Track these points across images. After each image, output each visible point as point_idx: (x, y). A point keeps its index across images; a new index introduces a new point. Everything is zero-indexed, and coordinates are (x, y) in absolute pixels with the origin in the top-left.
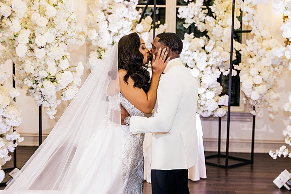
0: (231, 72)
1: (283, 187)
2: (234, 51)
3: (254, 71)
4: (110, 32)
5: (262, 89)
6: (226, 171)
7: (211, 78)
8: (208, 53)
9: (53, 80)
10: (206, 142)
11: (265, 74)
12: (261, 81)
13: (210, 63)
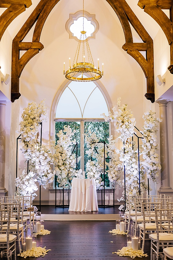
0: (104, 173)
1: (122, 210)
2: (105, 165)
3: (112, 172)
4: (62, 160)
5: (115, 178)
6: (104, 209)
7: (98, 176)
8: (96, 167)
9: (46, 176)
10: (98, 201)
11: (116, 173)
12: (115, 176)
13: (97, 170)
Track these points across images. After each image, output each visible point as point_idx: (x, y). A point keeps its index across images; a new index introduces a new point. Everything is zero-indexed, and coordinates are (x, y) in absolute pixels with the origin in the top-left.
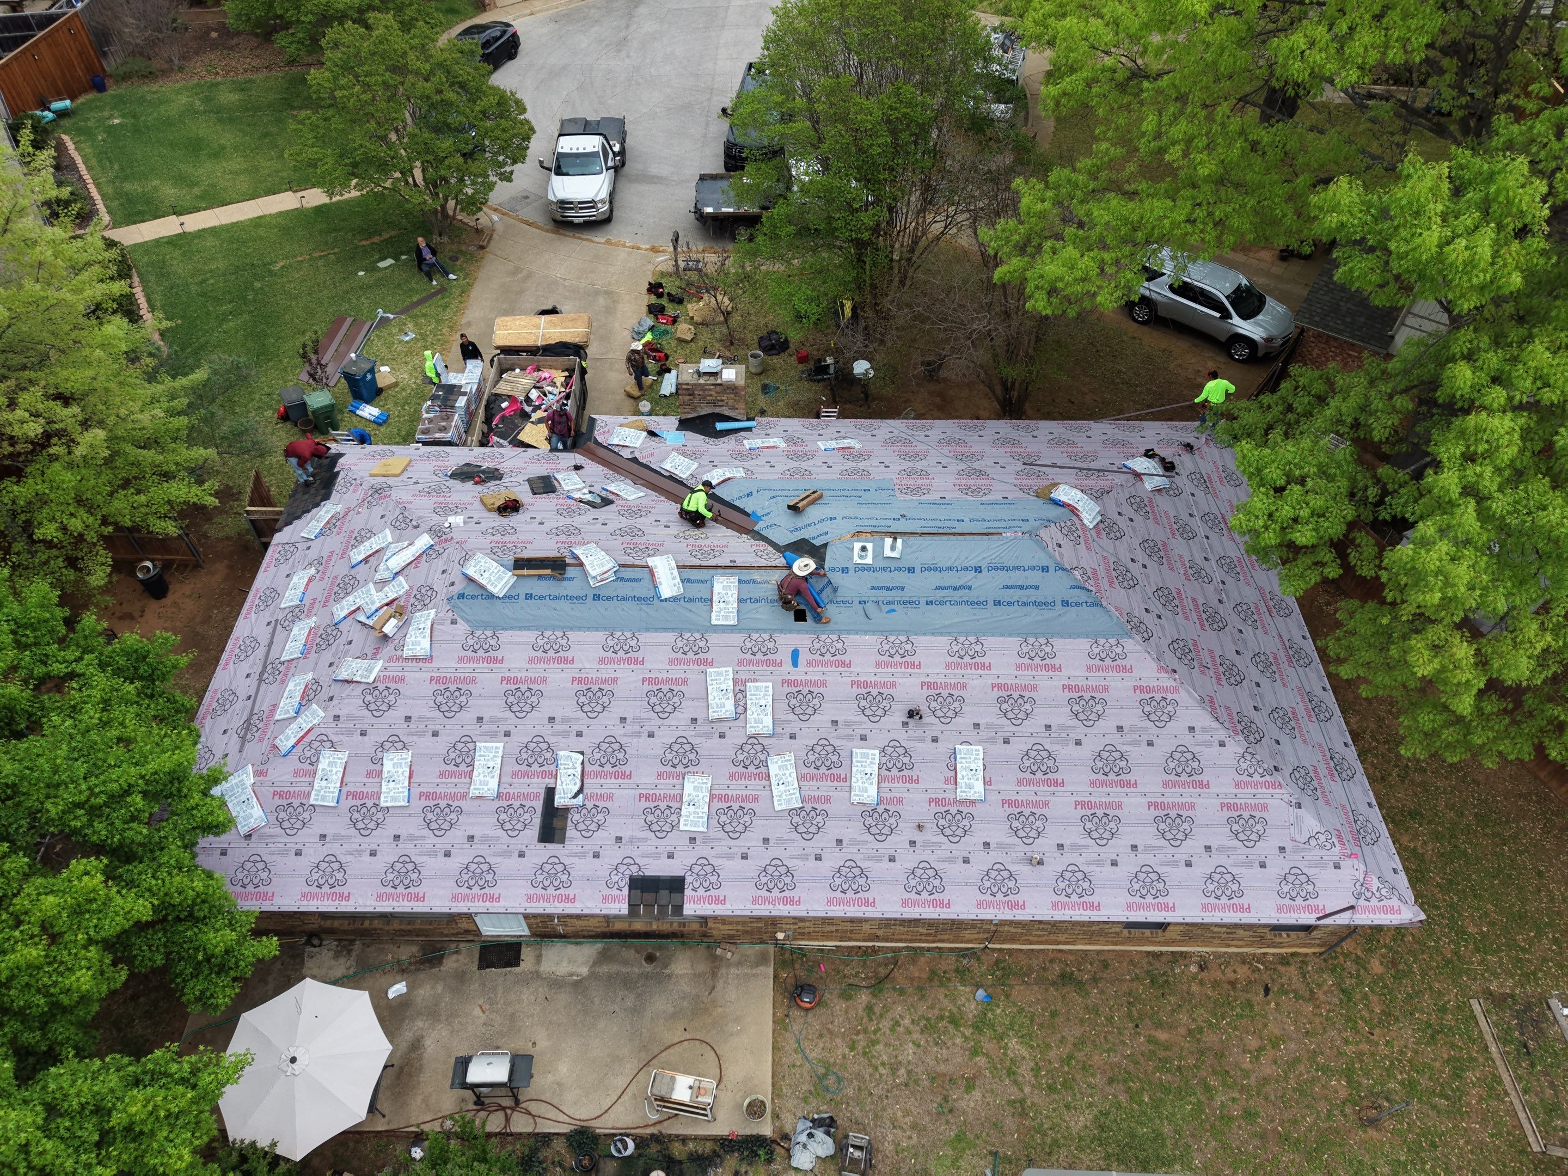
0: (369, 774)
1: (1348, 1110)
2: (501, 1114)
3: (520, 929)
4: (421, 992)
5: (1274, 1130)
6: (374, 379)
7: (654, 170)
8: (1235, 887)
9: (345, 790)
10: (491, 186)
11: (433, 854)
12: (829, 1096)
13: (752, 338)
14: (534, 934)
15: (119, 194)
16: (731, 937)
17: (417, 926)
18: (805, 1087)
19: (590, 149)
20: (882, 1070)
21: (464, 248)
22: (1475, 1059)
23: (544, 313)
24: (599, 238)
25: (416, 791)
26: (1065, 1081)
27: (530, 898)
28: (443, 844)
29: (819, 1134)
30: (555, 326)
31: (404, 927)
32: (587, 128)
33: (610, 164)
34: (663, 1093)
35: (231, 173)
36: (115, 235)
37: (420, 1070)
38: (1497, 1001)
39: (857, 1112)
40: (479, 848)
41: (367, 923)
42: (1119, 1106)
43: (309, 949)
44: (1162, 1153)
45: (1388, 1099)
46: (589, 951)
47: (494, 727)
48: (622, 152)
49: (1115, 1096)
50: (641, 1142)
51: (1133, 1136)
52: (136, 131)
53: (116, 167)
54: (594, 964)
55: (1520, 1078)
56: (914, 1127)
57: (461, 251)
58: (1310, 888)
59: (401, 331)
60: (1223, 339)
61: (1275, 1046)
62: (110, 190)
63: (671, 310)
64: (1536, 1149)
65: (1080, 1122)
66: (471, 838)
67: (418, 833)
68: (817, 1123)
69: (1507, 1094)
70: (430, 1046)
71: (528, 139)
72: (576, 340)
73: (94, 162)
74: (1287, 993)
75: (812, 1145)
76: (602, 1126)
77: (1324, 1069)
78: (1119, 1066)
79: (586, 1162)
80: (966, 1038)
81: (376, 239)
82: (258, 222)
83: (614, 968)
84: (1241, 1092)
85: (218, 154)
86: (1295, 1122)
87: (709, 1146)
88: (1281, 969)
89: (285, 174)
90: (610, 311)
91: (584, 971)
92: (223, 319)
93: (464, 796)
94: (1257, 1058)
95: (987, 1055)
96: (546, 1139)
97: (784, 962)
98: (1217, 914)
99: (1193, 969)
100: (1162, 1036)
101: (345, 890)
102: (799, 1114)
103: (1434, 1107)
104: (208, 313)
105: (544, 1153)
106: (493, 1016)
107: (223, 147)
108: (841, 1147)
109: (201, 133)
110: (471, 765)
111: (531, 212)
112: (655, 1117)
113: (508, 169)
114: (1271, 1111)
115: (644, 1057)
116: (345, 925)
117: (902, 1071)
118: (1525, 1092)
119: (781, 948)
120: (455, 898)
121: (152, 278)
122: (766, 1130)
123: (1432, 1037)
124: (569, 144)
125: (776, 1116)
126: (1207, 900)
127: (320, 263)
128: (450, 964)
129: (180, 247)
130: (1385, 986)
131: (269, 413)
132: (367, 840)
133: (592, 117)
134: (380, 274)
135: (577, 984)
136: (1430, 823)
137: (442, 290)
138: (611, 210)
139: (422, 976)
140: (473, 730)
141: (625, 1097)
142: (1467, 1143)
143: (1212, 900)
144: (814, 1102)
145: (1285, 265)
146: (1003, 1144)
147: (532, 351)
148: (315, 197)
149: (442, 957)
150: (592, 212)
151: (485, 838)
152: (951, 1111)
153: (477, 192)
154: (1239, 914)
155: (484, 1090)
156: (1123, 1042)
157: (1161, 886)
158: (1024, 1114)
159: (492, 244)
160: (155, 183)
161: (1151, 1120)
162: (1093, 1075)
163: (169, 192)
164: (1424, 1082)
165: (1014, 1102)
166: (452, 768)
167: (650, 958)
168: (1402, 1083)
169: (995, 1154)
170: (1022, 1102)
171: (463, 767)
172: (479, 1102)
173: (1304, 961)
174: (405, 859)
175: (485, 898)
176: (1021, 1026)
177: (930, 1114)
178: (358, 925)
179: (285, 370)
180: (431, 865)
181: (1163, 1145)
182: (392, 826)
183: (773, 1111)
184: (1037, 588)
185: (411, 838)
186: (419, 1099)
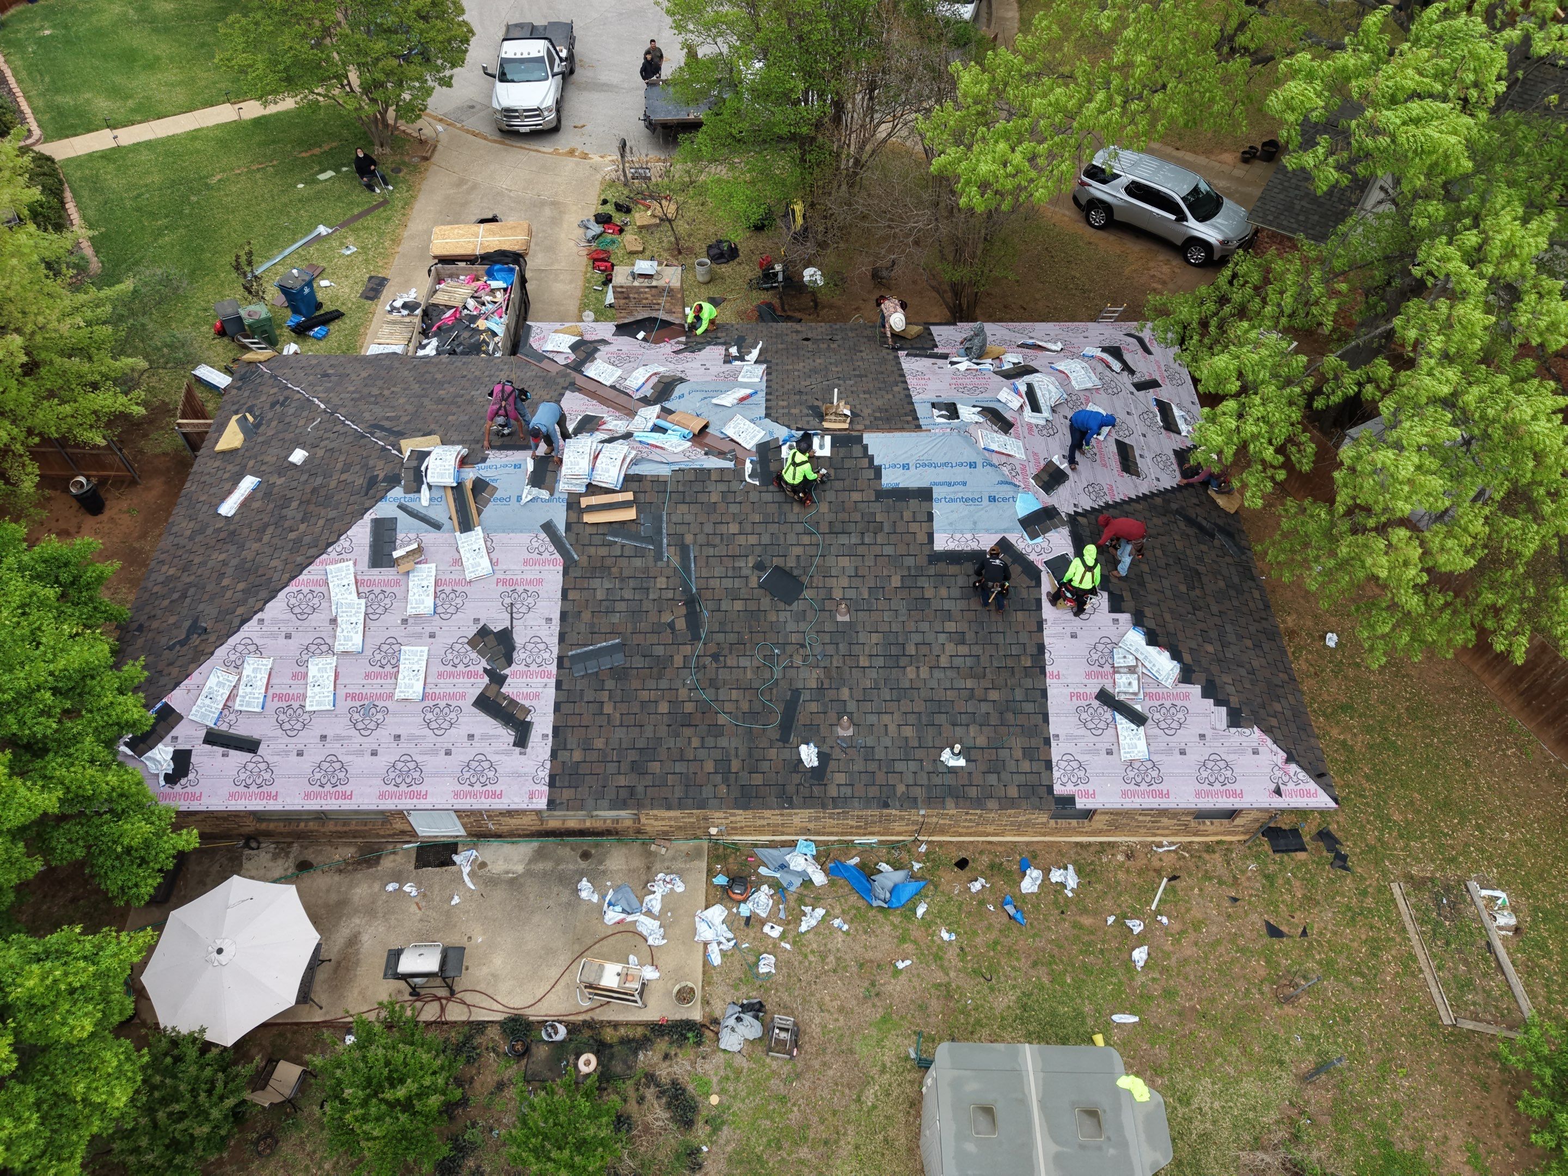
0: (295, 676)
1: (1265, 989)
2: (436, 1005)
3: (452, 829)
4: (358, 891)
5: (1193, 1008)
6: (312, 292)
7: (604, 77)
8: (1155, 774)
9: (271, 692)
10: (429, 92)
11: (360, 753)
12: (758, 983)
13: (701, 247)
14: (470, 834)
15: (50, 107)
16: (665, 833)
17: (353, 827)
18: (736, 975)
19: (534, 54)
20: (811, 958)
21: (407, 159)
22: (1393, 939)
23: (483, 221)
24: (546, 147)
25: (342, 692)
26: (990, 965)
27: (457, 795)
28: (370, 743)
29: (748, 1018)
30: (494, 234)
31: (340, 828)
32: (533, 33)
33: (556, 70)
34: (591, 980)
35: (166, 84)
36: (47, 149)
37: (357, 963)
38: (1416, 884)
39: (786, 997)
40: (405, 747)
41: (302, 825)
42: (1042, 988)
43: (247, 852)
44: (1081, 1030)
45: (1305, 978)
46: (526, 849)
47: (419, 629)
48: (571, 58)
49: (1038, 978)
50: (573, 1029)
51: (1053, 1013)
52: (68, 42)
53: (47, 79)
54: (530, 862)
55: (1434, 956)
56: (841, 1009)
57: (404, 163)
58: (1229, 773)
59: (342, 244)
60: (1179, 243)
61: (1197, 928)
62: (40, 103)
63: (618, 218)
64: (1447, 1021)
65: (1004, 1002)
66: (397, 737)
67: (345, 733)
68: (745, 1008)
69: (1421, 971)
70: (367, 940)
71: (466, 41)
72: (516, 248)
73: (24, 75)
74: (1210, 879)
75: (740, 1028)
76: (534, 1014)
77: (1242, 950)
78: (1043, 950)
79: (519, 1047)
80: (895, 927)
81: (317, 151)
82: (194, 135)
83: (549, 865)
84: (1161, 973)
85: (152, 65)
86: (1212, 1000)
87: (640, 1031)
88: (1206, 856)
89: (223, 86)
90: (555, 222)
91: (520, 868)
92: (159, 234)
93: (390, 696)
94: (1178, 941)
95: (915, 942)
96: (481, 1026)
97: (718, 857)
98: (1137, 800)
99: (1120, 858)
100: (1087, 921)
101: (272, 789)
102: (729, 1000)
103: (1350, 984)
104: (143, 228)
105: (478, 1040)
106: (430, 913)
107: (158, 58)
108: (768, 1029)
109: (135, 44)
110: (396, 666)
111: (475, 122)
112: (586, 1004)
113: (447, 73)
114: (1190, 990)
115: (578, 948)
116: (281, 827)
117: (831, 958)
118: (1439, 968)
119: (715, 843)
120: (382, 796)
121: (85, 193)
122: (696, 1015)
123: (1353, 919)
124: (513, 49)
125: (706, 1002)
126: (1127, 787)
127: (258, 176)
128: (387, 863)
129: (115, 161)
130: (1308, 871)
131: (205, 328)
132: (294, 740)
133: (539, 22)
134: (319, 187)
135: (512, 882)
136: (1360, 716)
137: (385, 203)
138: (559, 120)
139: (359, 875)
140: (399, 632)
141: (558, 987)
142: (1379, 1017)
143: (1132, 787)
144: (744, 989)
145: (1247, 167)
146: (927, 1025)
147: (471, 260)
148: (252, 109)
149: (379, 857)
150: (537, 121)
151: (411, 738)
152: (877, 995)
153: (414, 97)
154: (1158, 800)
155: (417, 980)
156: (1049, 928)
157: (1081, 774)
158: (949, 997)
159: (436, 155)
160: (88, 95)
161: (1072, 999)
162: (1018, 959)
163: (102, 105)
164: (1342, 962)
165: (940, 985)
166: (377, 669)
167: (585, 856)
168: (1320, 963)
169: (919, 1034)
170: (947, 985)
171: (388, 668)
172: (415, 992)
173: (1228, 848)
174: (333, 758)
175: (412, 795)
176: (950, 914)
177: (856, 998)
178: (293, 827)
179: (222, 284)
180: (359, 764)
181: (1083, 1023)
182: (318, 727)
183: (703, 997)
184: (965, 484)
185: (338, 738)
186: (356, 992)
★ ★ ★ ★ ★ ★ ★
● **Work instructions**:
Lay out everything from the start of the listing down to and including the line containing "13: (97, 170)" as a JSON list of strings, one string per line, with blank lines and the picture lines left out.

● **Solution**:
[
  "Track these points across images. After each image, output each visible point as point_idx: (x, y). A point keeps its index across images; a new index introduces a new point. Everything is zero-indexed, and coordinates are (x, y) in absolute pixels with the origin in the top-left.",
  "0: (231, 72)",
  "1: (283, 187)",
  "2: (234, 51)",
  "3: (254, 71)",
  "4: (110, 32)",
  "5: (262, 89)",
  "6: (226, 171)",
  "7: (211, 78)",
  "8: (208, 53)",
  "9: (53, 80)",
  "10: (206, 142)",
  "11: (265, 74)",
  "12: (261, 81)",
  "13: (210, 63)",
  "0: (104, 173)",
  "1: (122, 210)",
  "2: (105, 165)",
  "3: (112, 172)",
  "4: (62, 160)",
  "5: (115, 178)",
  "6: (104, 209)",
  "7: (98, 176)",
  "8: (96, 167)",
  "9: (46, 176)",
  "10: (98, 201)",
  "11: (116, 173)",
  "12: (115, 176)",
  "13: (97, 170)"
]